**EXCERPTED PASSAGE**
+++++

# Will satan pygmy goats electrocute themselves doing this?



## paddi22 (18 May 2015)

We have two evil pygmy goats (breeding is satan x satan). They go through phases on various annoying behaviour (headbutting chickens like footballs, getting their heads stuck in metal gates and needing to be welded out, getting out purely so they can bounce on our car, working as a team to keep pushing their kennel over and then screaming unconsolably when they can't get into it) . 

Their most recent annoying behaviour is chewing through the wires of the electric battery kit. I haven't a clue how the reach it, as i strecth it out of their way, but they must be able to get their horns through and loop it in and chew it, both black and red wires. Pictures attached. They have gone through 3 leads this week and it's driving me mad.

+++++

**RECORD SET**
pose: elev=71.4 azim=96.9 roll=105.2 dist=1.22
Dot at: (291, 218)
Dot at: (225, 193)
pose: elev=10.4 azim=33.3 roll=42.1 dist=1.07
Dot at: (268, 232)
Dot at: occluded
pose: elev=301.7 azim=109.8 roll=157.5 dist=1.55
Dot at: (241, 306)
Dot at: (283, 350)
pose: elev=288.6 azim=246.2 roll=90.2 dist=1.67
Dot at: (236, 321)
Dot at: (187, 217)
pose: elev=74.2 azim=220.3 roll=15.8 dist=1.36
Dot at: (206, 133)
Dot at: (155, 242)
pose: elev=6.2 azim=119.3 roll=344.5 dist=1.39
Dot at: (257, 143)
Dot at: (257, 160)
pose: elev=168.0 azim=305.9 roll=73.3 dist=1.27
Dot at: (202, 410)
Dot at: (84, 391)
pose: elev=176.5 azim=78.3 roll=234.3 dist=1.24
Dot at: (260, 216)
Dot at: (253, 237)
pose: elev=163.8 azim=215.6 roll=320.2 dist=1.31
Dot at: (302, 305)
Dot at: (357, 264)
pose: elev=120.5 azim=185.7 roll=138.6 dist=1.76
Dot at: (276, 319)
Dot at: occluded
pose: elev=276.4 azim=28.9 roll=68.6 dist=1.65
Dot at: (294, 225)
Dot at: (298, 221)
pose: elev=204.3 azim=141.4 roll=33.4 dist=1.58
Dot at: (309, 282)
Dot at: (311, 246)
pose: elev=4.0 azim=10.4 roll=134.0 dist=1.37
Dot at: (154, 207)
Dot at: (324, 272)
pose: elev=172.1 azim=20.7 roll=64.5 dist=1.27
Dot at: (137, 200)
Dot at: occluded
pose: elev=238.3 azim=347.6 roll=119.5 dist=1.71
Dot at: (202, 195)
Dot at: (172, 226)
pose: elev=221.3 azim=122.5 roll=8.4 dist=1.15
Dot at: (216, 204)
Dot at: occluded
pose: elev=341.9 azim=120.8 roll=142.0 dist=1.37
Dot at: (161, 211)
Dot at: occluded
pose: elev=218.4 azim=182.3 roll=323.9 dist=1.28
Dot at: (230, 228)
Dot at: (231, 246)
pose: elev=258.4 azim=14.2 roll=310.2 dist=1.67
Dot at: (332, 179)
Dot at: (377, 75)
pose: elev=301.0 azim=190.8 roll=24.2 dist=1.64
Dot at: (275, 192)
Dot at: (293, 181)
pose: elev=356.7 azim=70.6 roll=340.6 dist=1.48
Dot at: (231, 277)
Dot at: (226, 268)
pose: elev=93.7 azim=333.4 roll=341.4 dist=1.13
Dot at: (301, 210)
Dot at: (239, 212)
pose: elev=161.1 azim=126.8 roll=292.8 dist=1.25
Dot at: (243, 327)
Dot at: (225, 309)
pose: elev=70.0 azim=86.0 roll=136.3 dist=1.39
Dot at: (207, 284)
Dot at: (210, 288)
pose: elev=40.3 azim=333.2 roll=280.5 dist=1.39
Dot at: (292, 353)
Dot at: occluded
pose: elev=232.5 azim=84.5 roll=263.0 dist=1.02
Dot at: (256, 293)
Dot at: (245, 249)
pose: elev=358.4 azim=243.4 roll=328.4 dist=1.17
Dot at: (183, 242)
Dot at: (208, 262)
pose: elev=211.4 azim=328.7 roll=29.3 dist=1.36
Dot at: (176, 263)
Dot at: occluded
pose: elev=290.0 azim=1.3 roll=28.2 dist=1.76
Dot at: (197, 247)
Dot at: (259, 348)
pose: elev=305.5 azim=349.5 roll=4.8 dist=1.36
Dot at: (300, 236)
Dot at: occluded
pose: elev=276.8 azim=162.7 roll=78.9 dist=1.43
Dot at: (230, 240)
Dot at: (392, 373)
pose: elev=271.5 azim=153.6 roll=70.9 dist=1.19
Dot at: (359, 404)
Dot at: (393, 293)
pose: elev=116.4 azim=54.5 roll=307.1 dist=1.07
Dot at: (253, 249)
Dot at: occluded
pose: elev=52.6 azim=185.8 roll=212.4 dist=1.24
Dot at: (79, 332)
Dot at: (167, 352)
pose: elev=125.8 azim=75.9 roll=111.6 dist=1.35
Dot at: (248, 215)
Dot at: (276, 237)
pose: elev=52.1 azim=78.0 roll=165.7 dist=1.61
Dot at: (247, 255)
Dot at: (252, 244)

+++++

**SHORT TASK**
Carry on the forum thread about the pygmy goats that chew through the electric fence wires, starting right after its last sentence.

**RIGHT ANSWER**
My question is: are they going to get killed by chewing the wire the wrong way?! Are there chew proof wires available? Is there any better way I camn set it up?

At the moment I have a decoy battery that they chew away on, and the working one is stretched out of reach. I'm sure satan will communicate telepathically with them to tell them how to damage both, but it's the only thing that seems to be working at the moment. any help appreciated!


----------



## Bryndu (18 May 2015)

Ok....first OMG poor you ! And I can't see an y pics?

Second....I have no idea if they will kill themselves eating the wires....But....

You can by plastic sheep netting which is electric fence....generally orange....which is quite high and very effective...you get it at you local farmers co op...would that help?

Best of luck
Bryndu


----------



## paddi22 (18 May 2015)

oops, pics here
https://www.flickr.com/gp/131587356@N06/ReYQh4


----------



## paddi22 (18 May 2015)

i use that poultry netting and its amazing! Its just their evil genius brains have realised those wires from the battery to the fence make it electric! so they are obsessed with them now!


----------



## Bryndu (18 May 2015)

Got the pics  and OMG again!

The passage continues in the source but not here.